## EXERCISE DATA
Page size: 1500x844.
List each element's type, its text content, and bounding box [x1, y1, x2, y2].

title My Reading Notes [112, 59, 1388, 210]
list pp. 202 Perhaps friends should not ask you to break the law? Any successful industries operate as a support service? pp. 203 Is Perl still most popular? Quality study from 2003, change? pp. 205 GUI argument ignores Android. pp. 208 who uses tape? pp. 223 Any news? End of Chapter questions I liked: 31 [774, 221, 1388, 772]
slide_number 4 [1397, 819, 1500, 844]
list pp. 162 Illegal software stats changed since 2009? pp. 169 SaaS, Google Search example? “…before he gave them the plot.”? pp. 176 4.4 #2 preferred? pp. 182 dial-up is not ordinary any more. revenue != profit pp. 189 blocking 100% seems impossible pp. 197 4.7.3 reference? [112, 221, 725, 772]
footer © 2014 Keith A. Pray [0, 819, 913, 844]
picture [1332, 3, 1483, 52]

## ACTION ITEM
Repeat all the material exactly as it stands.

## TASK RESPONSE
Page size: 1500x844.
List each element's type, its text content, and bounding box [x1, y1, x2, y2].

title My Reading Notes [112, 59, 1388, 210]
list pp. 202 Perhaps friends should not ask you to break the law? Any successful industries operate as a support service? pp. 203 Is Perl still most popular? Quality study from 2003, change? pp. 205 GUI argument ignores Android. pp. 208 who uses tape? pp. 223 Any news? End of Chapter questions I liked: 31 [774, 221, 1388, 772]
slide_number 4 [1397, 819, 1500, 844]
list pp. 162 Illegal software stats changed since 2009? pp. 169 SaaS, Google Search example? “…before he gave them the plot.”? pp. 176 4.4 #2 preferred? pp. 182 dial-up is not ordinary any more. revenue != profit pp. 189 blocking 100% seems impossible pp. 197 4.7.3 reference? [112, 221, 725, 772]
footer © 2014 Keith A. Pray [0, 819, 913, 844]
picture [1332, 3, 1483, 52]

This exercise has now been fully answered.